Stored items
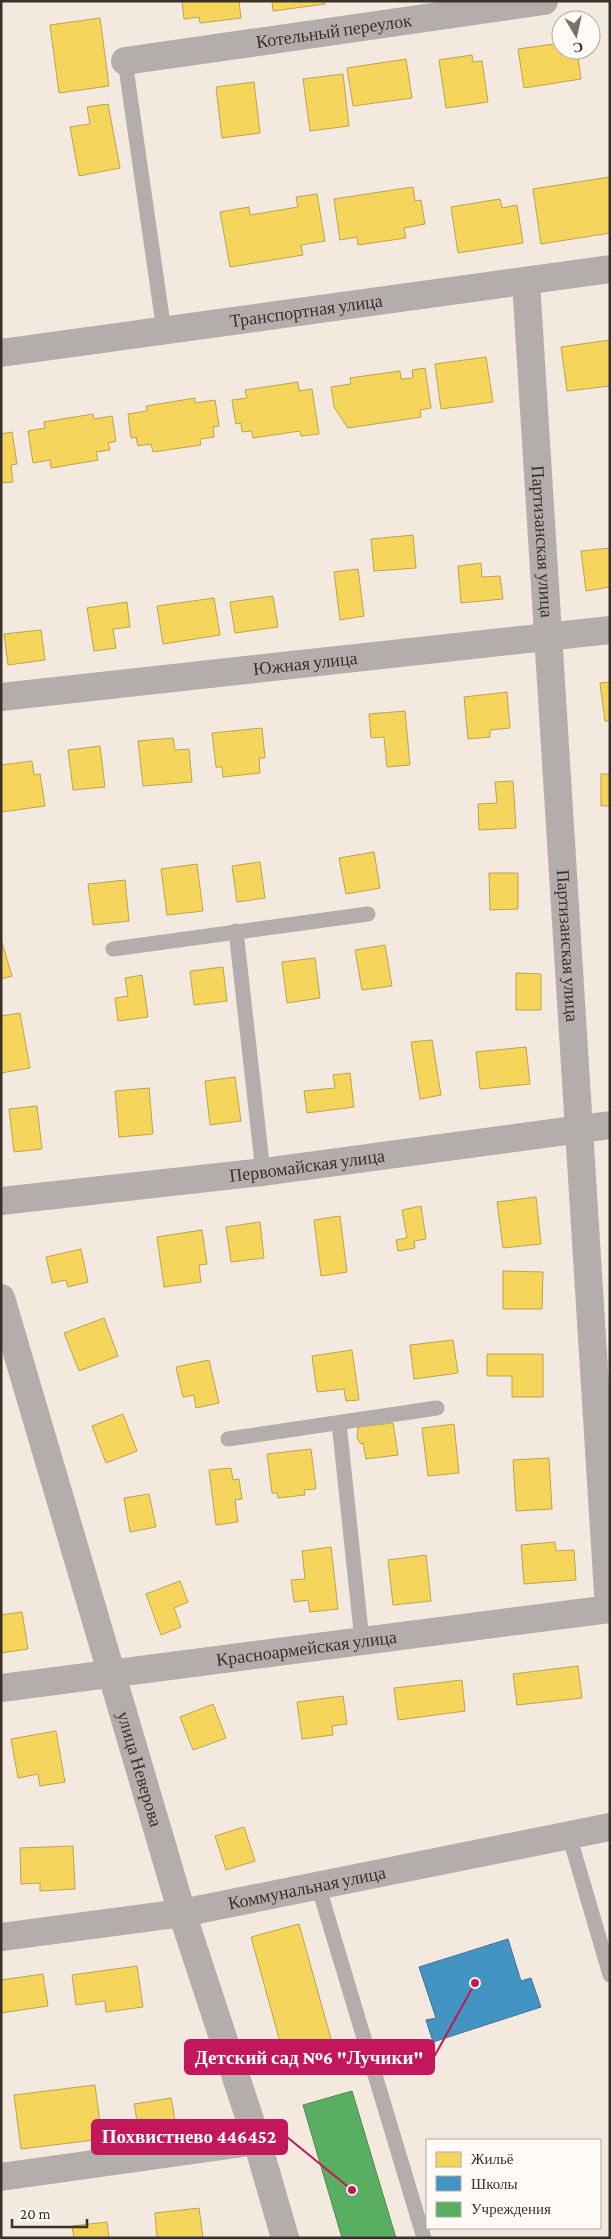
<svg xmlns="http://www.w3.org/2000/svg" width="611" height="2239" font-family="'Crimson Pro',serif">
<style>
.homes{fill:#f6d55c;stroke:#bda44d}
.schools{fill:#4393c3;stroke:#407695}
.public{fill:#5aae61;stroke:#508950}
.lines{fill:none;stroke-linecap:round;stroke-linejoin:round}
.service{stroke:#b3adab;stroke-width:15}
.minor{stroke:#b3adab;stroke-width:28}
.labels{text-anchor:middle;stroke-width:5;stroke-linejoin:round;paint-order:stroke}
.street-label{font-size:18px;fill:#39322a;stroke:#fefaf6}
.leader{fill:none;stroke:#c2185b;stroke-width:2}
.callout-dot{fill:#c2185b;stroke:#fefaf6;stroke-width:2}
.callout{fill:#c2185b;stroke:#c2185b;stroke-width:2}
.callout-label{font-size:19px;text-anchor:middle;font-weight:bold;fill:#fff}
</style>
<rect width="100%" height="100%" fill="#f3e9de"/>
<path class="homes" d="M182 1H239L241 18 200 23 199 17 184 19Z
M272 1H325V4L273 11Z
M100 18 109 86 59 93 50 25Z
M561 43V50H577L581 79 524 88 518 49Z
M472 55 473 62 482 61 488 102 446 108 439 60Z
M406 59 412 98 353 106 347 68Z
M343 74 349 126 310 131 303 79Z
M254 82 260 133 222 138 216 87Z
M108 104 120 168 79 176 70 127 90 124 87 107Z
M610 177V233L541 244 533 189Z
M413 187 415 201 421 200 425 224 404 228 406 238 358 245 357 237 340 240 334 199Z
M317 194 325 241 301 245 303 255 230 267 220 212 249 207 250 215 298 207 296 197Z
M500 199 502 208 517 205 523 243 458 253 451 207Z
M610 340V386L567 391 561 347Z
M486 357 493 402 441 409 435 364Z
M425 368 431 408 420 410 421 417 348 428 334 407 331 387 351 384 350 378 400 371 401 379 413 378 412 370Z
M298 382 299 391 312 389 319 434 301 436 300 431 253 438 252 431 242 432 241 423 236 424 232 400 247 398 245 390Z
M195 398V403L215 400 219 426 213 427 214 437 200 439 201 445 153 452 151 444 138 446 136 437 131 438 128 414 147 411 146 406Z
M93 414 94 419 112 416 116 441 108 443 110 450 96 452 98 460 51 468 50 460 33 463 28 431 45 428 44 422Z
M12 432 17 464 11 465 13 482 1 483V434Z
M413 535 416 568 374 571 371 539Z
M610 548V587L586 591 581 551Z
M481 563 482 577 500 576 503 599 461 603 458 566Z
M358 569 364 616 340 620 334 572Z
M273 596 278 627 235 633 230 602Z
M214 598 220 635 163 644 157 606Z
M127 602 130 627 113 629 116 648 94 651 87 608Z
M41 630 45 660 8 665 4 634Z
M610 682V721H605L600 683Z
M507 692 510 728 490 730V737L468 739 464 697Z
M405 711 410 765 387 767 384 737 371 738 369 714Z
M262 728 265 758H259L260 773 223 777 222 767H216L212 733Z
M173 738 175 750 189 749 192 782 143 786 138 741Z
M100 746 105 787 73 790 68 750Z
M32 761 34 775 40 774 45 806 1 812V765Z
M601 774H610V806H601Z
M513 781 516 828 479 830 478 804 497 803 495 782Z
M374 852 380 888 346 894 339 858Z
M260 862 265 898 237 902 232 866Z
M197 864 203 911 167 915 161 869Z
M489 873H518V909L490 910Z
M125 880 129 921 93 925 88 884Z
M1 939 12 976 1 979Z
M385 945 392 986 362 990 355 950Z
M315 958 320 998 287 1003 282 962Z
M223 967 227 1001 194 1005 190 971Z
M516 973 541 974V1010H516Z
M142 975 148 1017 118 1021 115 998 128 996 125 978Z
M20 1013 30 1068 1 1073V1016Z
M432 1040 441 1095 420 1099 411 1042Z
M526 1047 530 1084 480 1089 476 1052Z
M350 1073 354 1107 307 1113 304 1091 335 1088 333 1075Z
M235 1077 241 1121 210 1125 205 1081Z
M149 1088 153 1134 119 1137 115 1091Z
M37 1106 42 1149 14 1152 9 1109Z
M536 1197 541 1244 503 1248 497 1202Z
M421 1206 426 1239 414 1241 415 1248 398 1251 396 1240 407 1238 402 1210Z
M340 1216 347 1272 321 1276 314 1220Z
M260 1222 264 1258 231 1262 226 1227Z
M202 1230 207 1264 199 1265 201 1282 164 1287 157 1237Z
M81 1249 88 1282 68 1287 66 1280 52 1283 46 1257Z
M503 1271 543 1272 542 1309H503Z
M104 1318 118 1356 79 1371 64 1333Z
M453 1340 458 1373 414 1379 410 1345Z
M352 1350 359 1400 346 1401 344 1389 317 1392 312 1356Z
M487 1354H543V1397H512V1376H487Z
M209 1360 219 1403 196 1408 194 1395 183 1397 176 1367Z
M123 1414 137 1451 106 1463 92 1426Z
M393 1423 398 1455 366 1459 363 1443 361 1444 357 1438 358 1427Z
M454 1424 459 1473 428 1476 422 1428Z
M311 1449 316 1489 304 1490 305 1495 278 1498 277 1493H272L267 1454Z
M549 1458 552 1509 516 1511 513 1460Z
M231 1468 233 1480 239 1479 242 1499 235 1500 238 1522 216 1525 209 1470Z
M149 1494 156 1527 130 1532 124 1498Z
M555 1542 556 1551 574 1550 576 1580 524 1584 521 1545Z
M331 1547 338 1609 310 1612 308 1600 294 1602 291 1580 305 1579 302 1551Z
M426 1555 431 1601 393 1605 388 1560Z
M180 1581 188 1602 174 1608 181 1627 161 1635 146 1594Z
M22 1612 28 1649 1 1653V1615Z
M578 1666 582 1698 517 1705 513 1674Z
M462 1680 465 1711 398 1720 394 1688Z
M343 1696 347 1724 332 1726 333 1735 302 1739 297 1702Z
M213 1704 226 1738 193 1750 180 1717Z
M56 1731 65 1782 40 1786 38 1774 18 1778 11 1739Z
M244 1827 255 1861 226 1870 215 1836Z
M73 1846 75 1889 40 1891V1883L21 1884 20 1848Z
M299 1924 333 2046 285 2060 251 1937Z
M137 1966 143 2007 106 2012 105 2001 76 2005 72 1975Z
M43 1974 48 2006 1 2013V1980Z
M95 2085 102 2139 21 2149 14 2095Z
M171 2098 176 2125 139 2132 134 2104Z
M199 2208 203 2238H157L155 2213Z
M107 2222 109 2238H74L72 2226Z"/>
<path class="schools" d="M508 1939 521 1981 531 1978 541 2007 433 2042 426 2020 436 2018 419 1967Z"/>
<path class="public" d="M352 2091 396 2238H342L303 2105Z"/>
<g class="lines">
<path class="service" d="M125 61 164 331
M236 931 263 1172
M113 949 368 914
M339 1423 362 1641
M228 1439 437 1408
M569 1835 610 1975
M318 1885 424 2238"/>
<g class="minor">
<path id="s1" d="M125 61 544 1"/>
<path id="s2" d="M526 282 609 1609"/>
<path id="s3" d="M1 353 610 269"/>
<path id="s4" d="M1 697 610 630"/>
<path id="s5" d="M1 1201 263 1172 610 1125"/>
<path id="s6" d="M1 1298 182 1913 257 2141 285 2238"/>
<path id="s7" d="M1 1688 610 1609"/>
<path id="s8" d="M1 1937 182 1913 610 1827"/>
<path d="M1 2177 257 2141"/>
</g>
</g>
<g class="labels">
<g class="street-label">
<text dy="6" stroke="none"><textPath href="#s1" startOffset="211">Котельный переулок</textPath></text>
<text dy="6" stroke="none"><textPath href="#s3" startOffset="308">Транспортная улица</textPath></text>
<text dy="6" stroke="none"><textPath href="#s2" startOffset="260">Партизанская улица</textPath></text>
<text dy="6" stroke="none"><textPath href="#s4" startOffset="306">Южная улица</textPath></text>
<text dy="6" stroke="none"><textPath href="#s2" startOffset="665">Партизанская улица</textPath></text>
<text dy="6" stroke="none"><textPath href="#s5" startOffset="308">Первомайская улица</textPath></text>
<text dy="6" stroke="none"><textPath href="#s7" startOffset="308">Красноармейская улица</textPath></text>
<text dy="6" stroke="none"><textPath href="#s6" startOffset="491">улица Неверова</textPath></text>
<text dy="6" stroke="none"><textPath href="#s8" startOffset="310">Коммунальная улица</textPath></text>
</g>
</g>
<path class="leader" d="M475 1983L434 2057M352 2190L287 2137"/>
<g class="callout-dot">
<circle cx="475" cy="1983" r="5"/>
<circle cx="352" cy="2190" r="5"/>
</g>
<g class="callout">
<rect x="185" y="2040" width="249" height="34" rx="5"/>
<rect x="92" y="2120" width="195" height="34" rx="5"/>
</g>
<g class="callout-label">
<text x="309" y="2064">Детский сад №6 "Лучики"</text>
<text x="189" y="2143">Похвистнево 446452</text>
</g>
<rect width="611" height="2239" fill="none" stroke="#39322a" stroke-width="5"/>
<rect x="426" y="2139" width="175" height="90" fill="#fefaf6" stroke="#afaaa4"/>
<rect x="436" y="2152" width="25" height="15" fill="#f6d55c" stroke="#afaaa4"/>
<text x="471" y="2164" font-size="15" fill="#39322a">Жильё</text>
<rect x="436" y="2176" width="25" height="15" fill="#4393c3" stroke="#afaaa4"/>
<text x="471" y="2189" font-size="15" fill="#39322a">Школы</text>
<rect x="436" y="2202" width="25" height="15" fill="#5aae61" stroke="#afaaa4"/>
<text x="471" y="2214" font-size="15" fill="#39322a">Учреждения</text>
<g transform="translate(576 35) rotate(171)"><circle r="24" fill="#fefaf6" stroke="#afaaa4"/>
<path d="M0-4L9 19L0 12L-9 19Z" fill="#7a7269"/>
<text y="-8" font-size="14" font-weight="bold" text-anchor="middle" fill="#39322a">С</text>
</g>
<path d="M12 2219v8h75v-8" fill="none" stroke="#39322a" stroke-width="2.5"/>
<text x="20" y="2219" font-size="15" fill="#39322a" stroke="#fefaf6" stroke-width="4" paint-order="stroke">20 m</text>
</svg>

• About this task
Copy every line from the records that holds the string "lines".

• Solution
.lines{fill:none;stroke-linecap:round;stroke-linejoin:round}
<g class="lines">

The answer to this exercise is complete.